A throng estimated at 50,000 filled the West Lawn of the Capitol last night and flowed far off, up the double stairway leading to its West Front. They had come to enjoy the balmy evening, perhaps a picnic and the free Memorial Day concert offered by the National Symphony Orchestra. Some music lovers had staked out their spots on the lawn seven hours before the concert.

The NSO has made a seven-year tradition of regaling Washingtonians with free music three times a year: Memorial Day, the Fourth of July and Labor Day. Last night the orchestra's associate conductor, Andrew Litton, was on the podium and TV anchorman David Marash was master of ceremonies.

The concert's first half, to one sitting directly in front of one of the many loudspeakers that flanked the concert platform, sounded like a herd of crazed pachyderms. But the sea of heads bobbing in unison to the metronomic rhythms of Beethoven's Eighth Symphony offered reassurance that the orchestra was in grand form.

When asked during intermission where one could find the best sound, acoustic technician Mike Hoover suggested a seat on those far-off steps of the Capitol. Hoover added, with pardonable pride, that owing to the cunning stacking of woofers and tweeters, the amplification produced four times the sound of a rock 'n' roll group. One could well believe it.

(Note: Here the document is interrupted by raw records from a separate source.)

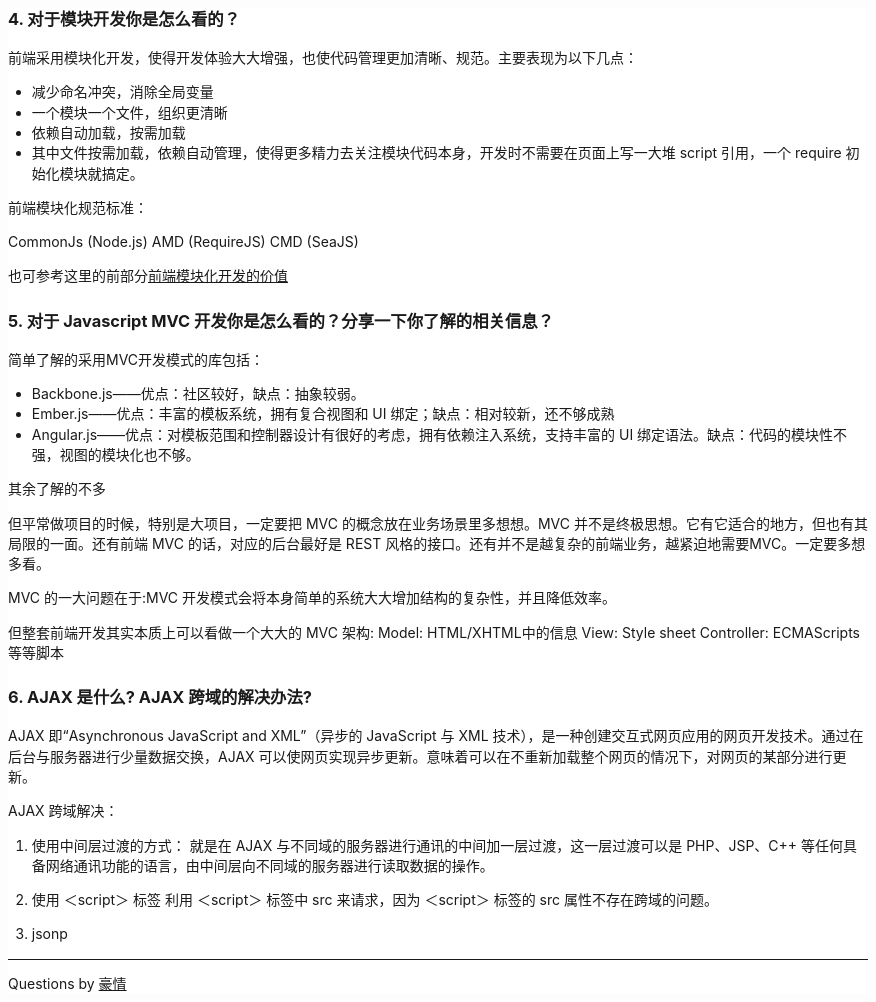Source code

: ### 4. 对于模块开发你是怎么看的？
前端采用模块化开发，使得开发体验大大增强，也使代码管理更加清晰、规范。主要表现为以下几点：

- 减少命名冲突，消除全局变量
- 一个模块一个文件，组织更清晰
- 依赖自动加载，按需加载
- 其中文件按需加载，依赖自动管理，使得更多精力去关注模块代码本身，开发时不需要在页面上写一大堆 script 引用，一个 require 初始化模块就搞定。

前端模块化规范标准：

CommonJs (Node.js)
AMD (RequireJS)
CMD (SeaJS)

也可参考这里的前部分[前端模块化开发的价值](https://github.com/seajs/seajs/issues/547)

### 5. 对于 Javascript MVC 开发你是怎么看的？分享一下你了解的相关信息？
简单了解的采用MVC开发模式的库包括：

- Backbone.js——优点：社区较好，缺点：抽象较弱。
- Ember.js——优点：丰富的模板系统，拥有复合视图和 UI 绑定；缺点：相对较新，还不够成熟
- Angular.js——优点：对模板范围和控制器设计有很好的考虑，拥有依赖注入系统，支持丰富的 UI 绑定语法。缺点：代码的模块性不强，视图的模块化也不够。

其余了解的不多

但平常做项目的时候，特别是大项目，一定要把 MVC 的概念放在业务场景里多想想。MVC 并不是终极思想。它有它适合的地方，但也有其局限的一面。还有前端 MVC 的话，对应的后台最好是 REST 风格的接口。还有并不是越复杂的前端业务，越紧迫地需要MVC。一定要多想多看。

MVC 的一大问题在于:MVC 开发模式会将本身简单的系统大大增加结构的复杂性，并且降低效率。

但整套前端开发其实本质上可以看做一个大大的 MVC 架构:
Model: HTML/XHTML中的信息
View: Style sheet
Controller: ECMAScripts等等脚本
  
### 6. AJAX 是什么? AJAX 跨域的解决办法?
AJAX 即“Asynchronous JavaScript and XML”（异步的 JavaScript 与 XML 技术），是一种创建交互式网页应用的网页开发技术。通过在后台与服务器进行少量数据交换，AJAX 可以使网页实现异步更新。意味着可以在不重新加载整个网页的情况下，对网页的某部分进行更新。

AJAX 跨域解决：

1. 使用中间层过渡的方式：
就是在 AJAX 与不同域的服务器进行通讯的中间加一层过渡，这一层过渡可以是 PHP、JSP、C++ 等任何具备网络通讯功能的语言，由中间层向不同域的服务器进行读取数据的操作。

2. 使用 ＜script＞ 标签
利用 ＜script＞ 标签中 src 来请求，因为 ＜script＞ 标签的 src 属性不存在跨域的问题。

3. jsonp

--------------------
Questions by [豪情](https://github.com/jikeytang)
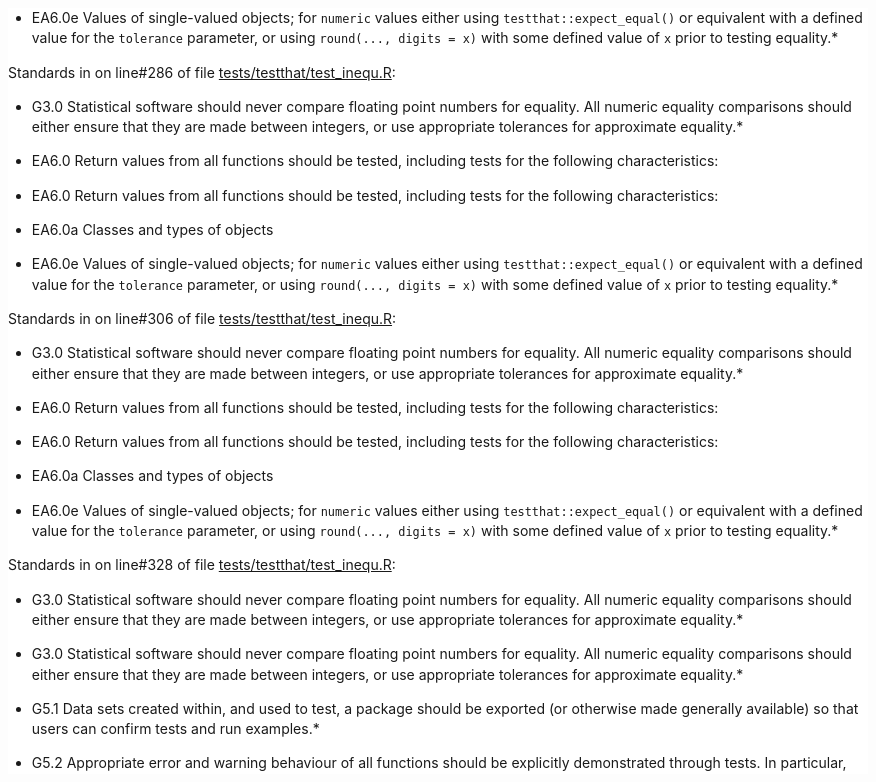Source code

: - EA6.0e Values of single-valued objects; for `numeric` values either using `testthat::expect_equal()` or equivalent with a defined value for the `tolerance` parameter, or using `round(..., digits = x)` with some defined value of `x` prior to testing equality.* 

Standards in  on line#286 of file [tests/testthat/test_inequ.R](https://github.com/schneiderpy/concstats/blob/master/tests/testthat/test_inequ.R#L286):

- G3.0 Statistical software should never compare floating point numbers for equality. All numeric equality comparisons should either ensure that they are made between integers, or use appropriate tolerances for approximate equality.* 

- EA6.0 Return values from all functions should be tested, including tests for the following characteristics:

- EA6.0 Return values from all functions should be tested, including tests for the following characteristics:

- EA6.0a Classes and types of objects

- EA6.0e Values of single-valued objects; for `numeric` values either using `testthat::expect_equal()` or equivalent with a defined value for the `tolerance` parameter, or using `round(..., digits = x)` with some defined value of `x` prior to testing equality.* 

Standards in  on line#306 of file [tests/testthat/test_inequ.R](https://github.com/schneiderpy/concstats/blob/master/tests/testthat/test_inequ.R#L306):

- G3.0 Statistical software should never compare floating point numbers for equality. All numeric equality comparisons should either ensure that they are made between integers, or use appropriate tolerances for approximate equality.* 

- EA6.0 Return values from all functions should be tested, including tests for the following characteristics:

- EA6.0 Return values from all functions should be tested, including tests for the following characteristics:

- EA6.0a Classes and types of objects

- EA6.0e Values of single-valued objects; for `numeric` values either using `testthat::expect_equal()` or equivalent with a defined value for the `tolerance` parameter, or using `round(..., digits = x)` with some defined value of `x` prior to testing equality.* 

Standards in  on line#328 of file [tests/testthat/test_inequ.R](https://github.com/schneiderpy/concstats/blob/master/tests/testthat/test_inequ.R#L328):

- G3.0 Statistical software should never compare floating point numbers for equality. All numeric equality comparisons should either ensure that they are made between integers, or use appropriate tolerances for approximate equality.* 

- G3.0 Statistical software should never compare floating point numbers for equality. All numeric equality comparisons should either ensure that they are made between integers, or use appropriate tolerances for approximate equality.* 

- G5.1 Data sets created within, and used to test, a package should be exported (or otherwise made generally available) so that users can confirm tests and run examples.* 

- G5.2 Appropriate error and warning behaviour of all functions should be explicitly demonstrated through tests. In particular,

*The high point of the second half was Robert Russell Bennett's brilliantly orchestrated "Symphonic Picture of Porgy and Bess." Compared with Bennett, the other orchestral potpourris on the program, featuring music by Sousa and Cole Porter, was mere journeyman's work. There was also a new piece for bassoon and orchestra by Louis Bellson, who was Duke Ellington's drummer. Called simply "Love," it sounded like a pop ballad, and bassoonist Kenneth Pasmanick played it with the baritonal eloquence of an Andy Williams or Gordon MacRae.